In 1980, I took a job with the county public health agency, supervising (among other things) food service sanitation. I shortly realized the restaurant inspectors were snickering about certain facilities. One was a “health club” that seemed to operate on a “clothing optional” basis. The proprietor greeted inspectors without a stitch on. The club was called the “Avant Gard”. Their food service was impeccable. No food related hazard to public health was found on the premises.

One day a local resident got a surprise. A relative from a few states away called to taunt “You’ve got a sex club in your town!” Say what?? The relative sent a clipping advertising party space, fantasy rooms, adult fun, etc. Yes, it was the Avant Gard. We aren’t so far from Atlantic City (at that time the only legal gambling venue on the east coast) which may have generated the demand for these services. But they were carefully NOT advertised locally.

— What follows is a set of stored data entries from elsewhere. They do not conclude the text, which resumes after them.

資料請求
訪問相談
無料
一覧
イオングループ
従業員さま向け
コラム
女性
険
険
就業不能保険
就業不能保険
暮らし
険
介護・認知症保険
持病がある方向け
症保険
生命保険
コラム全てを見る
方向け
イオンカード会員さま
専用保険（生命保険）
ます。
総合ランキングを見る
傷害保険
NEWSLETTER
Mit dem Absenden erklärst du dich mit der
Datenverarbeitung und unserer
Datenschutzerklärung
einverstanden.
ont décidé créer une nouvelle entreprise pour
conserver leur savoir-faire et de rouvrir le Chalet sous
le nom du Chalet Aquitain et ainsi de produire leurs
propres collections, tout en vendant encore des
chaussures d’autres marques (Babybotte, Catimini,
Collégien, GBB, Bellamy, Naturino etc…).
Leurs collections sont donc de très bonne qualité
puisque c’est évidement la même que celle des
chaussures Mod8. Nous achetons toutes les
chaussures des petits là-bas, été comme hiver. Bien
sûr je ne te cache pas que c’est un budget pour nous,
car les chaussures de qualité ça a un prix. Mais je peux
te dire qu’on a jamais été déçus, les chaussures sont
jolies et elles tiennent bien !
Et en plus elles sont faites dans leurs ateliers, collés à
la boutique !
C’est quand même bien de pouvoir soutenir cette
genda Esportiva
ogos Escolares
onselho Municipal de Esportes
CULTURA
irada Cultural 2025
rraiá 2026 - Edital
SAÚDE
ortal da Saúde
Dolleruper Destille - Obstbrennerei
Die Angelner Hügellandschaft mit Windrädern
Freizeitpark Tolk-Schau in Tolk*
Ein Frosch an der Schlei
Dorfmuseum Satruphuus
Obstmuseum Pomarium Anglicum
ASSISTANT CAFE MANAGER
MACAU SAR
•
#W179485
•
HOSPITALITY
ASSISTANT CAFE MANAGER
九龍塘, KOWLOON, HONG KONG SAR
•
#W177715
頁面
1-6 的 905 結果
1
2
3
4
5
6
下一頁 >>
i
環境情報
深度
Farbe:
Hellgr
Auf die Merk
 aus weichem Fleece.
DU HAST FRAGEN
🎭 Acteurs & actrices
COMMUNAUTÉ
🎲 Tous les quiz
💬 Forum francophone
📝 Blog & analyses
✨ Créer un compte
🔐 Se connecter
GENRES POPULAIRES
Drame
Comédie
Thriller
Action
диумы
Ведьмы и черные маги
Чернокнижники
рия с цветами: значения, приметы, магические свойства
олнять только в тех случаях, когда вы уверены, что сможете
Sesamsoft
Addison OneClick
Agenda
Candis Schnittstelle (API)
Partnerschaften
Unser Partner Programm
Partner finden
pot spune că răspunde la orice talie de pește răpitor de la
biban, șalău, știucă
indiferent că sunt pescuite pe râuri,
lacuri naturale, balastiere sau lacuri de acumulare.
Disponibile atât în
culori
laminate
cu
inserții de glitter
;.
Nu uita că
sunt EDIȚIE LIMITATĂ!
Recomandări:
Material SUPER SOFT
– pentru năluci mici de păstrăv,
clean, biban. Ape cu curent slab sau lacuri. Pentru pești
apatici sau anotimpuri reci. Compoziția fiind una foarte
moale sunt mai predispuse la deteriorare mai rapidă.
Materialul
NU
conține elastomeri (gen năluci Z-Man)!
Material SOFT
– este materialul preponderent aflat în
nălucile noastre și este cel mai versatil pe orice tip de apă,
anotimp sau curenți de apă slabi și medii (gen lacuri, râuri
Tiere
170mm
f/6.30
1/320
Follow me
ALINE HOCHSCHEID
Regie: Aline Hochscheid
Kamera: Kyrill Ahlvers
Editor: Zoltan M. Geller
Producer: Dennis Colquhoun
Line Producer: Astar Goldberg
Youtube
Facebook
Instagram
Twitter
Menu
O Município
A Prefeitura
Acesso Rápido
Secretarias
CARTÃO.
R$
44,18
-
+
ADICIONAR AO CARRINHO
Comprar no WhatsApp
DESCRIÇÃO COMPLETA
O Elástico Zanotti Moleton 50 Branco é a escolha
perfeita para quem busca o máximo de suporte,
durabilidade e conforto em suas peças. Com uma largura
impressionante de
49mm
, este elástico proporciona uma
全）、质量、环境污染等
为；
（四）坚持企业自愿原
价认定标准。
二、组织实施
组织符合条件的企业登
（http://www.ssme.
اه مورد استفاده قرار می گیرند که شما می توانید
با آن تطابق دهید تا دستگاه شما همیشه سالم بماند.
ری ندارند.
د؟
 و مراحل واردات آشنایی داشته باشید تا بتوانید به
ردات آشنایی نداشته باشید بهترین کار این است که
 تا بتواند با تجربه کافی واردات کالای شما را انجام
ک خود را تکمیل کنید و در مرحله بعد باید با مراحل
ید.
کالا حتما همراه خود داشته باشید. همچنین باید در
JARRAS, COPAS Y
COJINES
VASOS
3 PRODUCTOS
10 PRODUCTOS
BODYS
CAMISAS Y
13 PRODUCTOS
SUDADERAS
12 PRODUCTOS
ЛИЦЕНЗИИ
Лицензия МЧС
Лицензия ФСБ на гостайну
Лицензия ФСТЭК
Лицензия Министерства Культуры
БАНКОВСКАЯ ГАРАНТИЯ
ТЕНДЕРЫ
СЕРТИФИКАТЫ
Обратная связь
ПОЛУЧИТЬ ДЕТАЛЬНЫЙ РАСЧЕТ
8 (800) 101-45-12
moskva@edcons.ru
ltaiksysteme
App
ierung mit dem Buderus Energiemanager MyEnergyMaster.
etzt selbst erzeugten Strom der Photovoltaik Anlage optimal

There followed a mighty tempest in our Township. How had this happened? Who issued a business permit? What defines a health club? The proprietor claimed that sex is healthy… Public debate accelerated, leading to the memorable statement by an elected official, “We don’t want kinky sex in Galloway Township!”

The Avant Gard couldn’t take the heat. The health/sex club closed, and the building became a corporate training location.

I moved to my present home in Galloway, near the intersection of Route 30 and Tilton Road, in 1993. Around that time, a small Wawa appeared there, across from the corporate training location. “It’s a sign!” we said. We were meant to move here, and enjoy Wawa coffee.

A few years passed and “our” Wawa outgrew its location. It moved, in a much expanded version, across the street to the former location of Galloway’s one and only sex club.

Does any other Wawa have such an interesting land use history? I doubt it!

I like Wawa for its coffee, and because somebody there has a sense of humor. I sent them a copy of this post. They thanked me cheerfully, and gave me a twenty dollar gift certificate.